= The Sorcerer's House =

2010 fantasy novel by Gene Wolfe

The Sorcerer's House is a 2010 epistolary fantasy novel by Gene Wolfe. It was published by Tor Books.

==Synopsis==
When ex-convict Baxter Dunn squats in an abandoned house in the town of Medicine Man, he discovers numerous strange and supernatural phenomena – not least of which is that he has been retroactively declared the house's legal owner.

==Reception==
Publishers Weekly called House "a complex, spellbinding web", and "a book of wonders" that "speaks eloquently about the nature of responsibility and family", but faulted the "rushed, incoherent ending", and the extent to which many characters were stereotypes; similarly, at io9, Charlie Jane Anders emphasized that the novel was "really splendid", with "more than enough cleverness and fun", but described House as "pretty much lightweight fluff" when compared to other works by Wolfe, and stated that it "runs out of narrative steam towards the end", while Fantasy Magazine specified that although it was an "excellent novel" which was "quite absorbing", it was also "by Wolfe's standards, fairly simple", and "not great Wolfe, but good Wolfe".

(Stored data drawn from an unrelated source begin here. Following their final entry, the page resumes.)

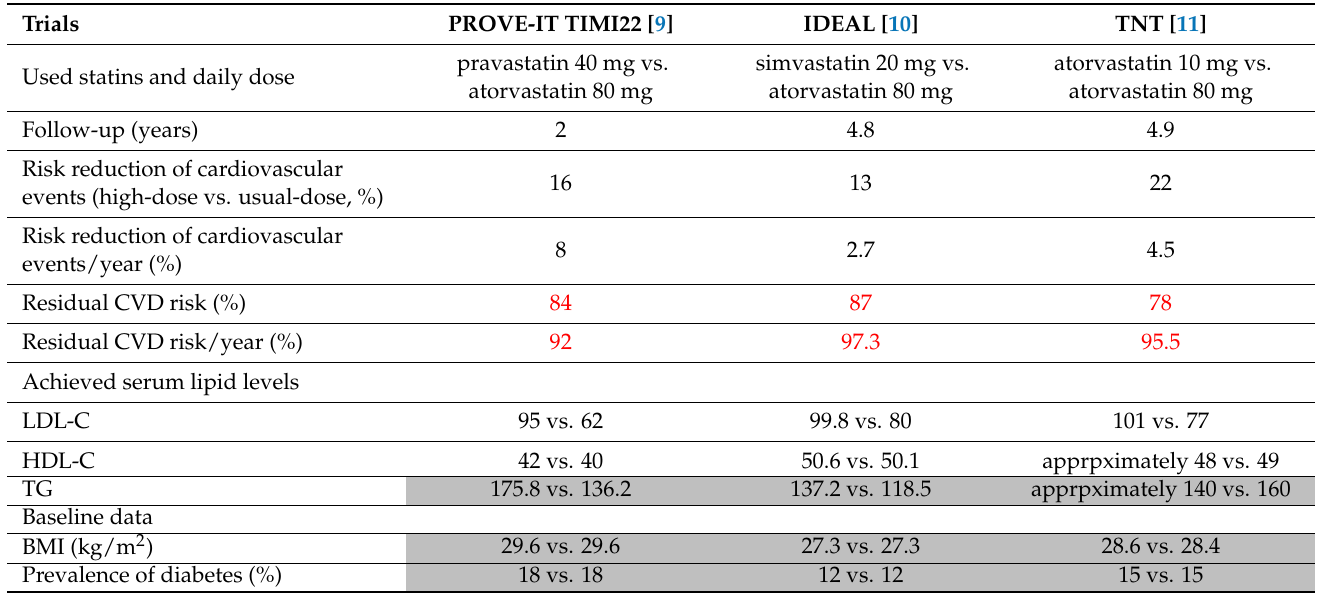
Table 2. R+A1:D11andomized, double blind, placebo-controlled trials to study the effect of high-dose and usual-dose of statins on the development of cardiovascular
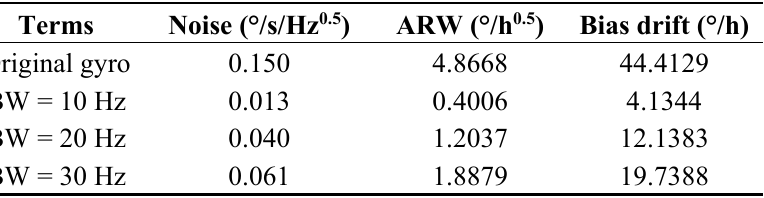
Table 2. Static test results of gyroscope noise by presented KF.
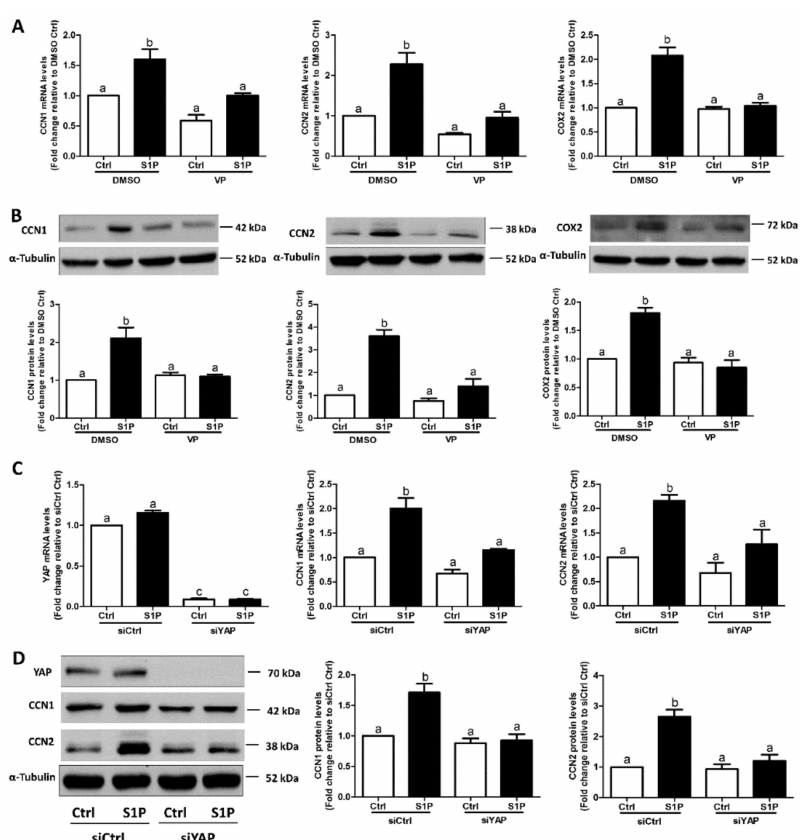
Figure 6. YAP mediates the S1P-induced upregulation of CCN1, CCN2, and COX2 expression in SVOG cells. SVOG cells were pretreated with a vehicle control (DMSO) or 10 µ M verteporfin (VP, a YAP-specific inhibitor) for 1 h and then treated with a vehicle control or 0.3 µ M S1P for 1 h ( A ) or 2 h ( B ). The mRNA ( A ) and protein ( B ) levels of CCN1, CCN2, and COX2 were examined using RT-qPCR ( A ) and western blot analysis ( B ), respectively. SVOG cells were transfected with 50 nM siCtrl or 50 nM YAP siRNA (siYAP) for 48 h. followed by treatment with a vehicle control or 0.3 µ M S1P for 1 h ( C ) or 2 h ( D ). The mRNA ( C ) and protein ( D ) levels of YAP, CCN1 and CCN2 were examined using RT-qPCR ( C ) and western blot analysis ( D ), respectively. The results are presented as the mean ± SEM of at least three independent experiments. Values marked by di ff erent letters were significantly di ff erent ( p <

Pop Matters commended Wolfe for the novel's accessibility and readability, deeming it an excellent introduction to Wolfe's writing, and noted that since House is set in the present day, no lexicon is required (unlike with many of Wolfe's other novels). Locuss Paul Witcover, however, concluded that House would be a disappointment even for Wolfe aficionados, as it has "all of Wolfe's [stylistic] tics (...) on full display", and that despite having a "tangled and complicated" plot with "cunning complexity and (an) intricately woven web of circumstance and identity", the novel is "essentially sterile".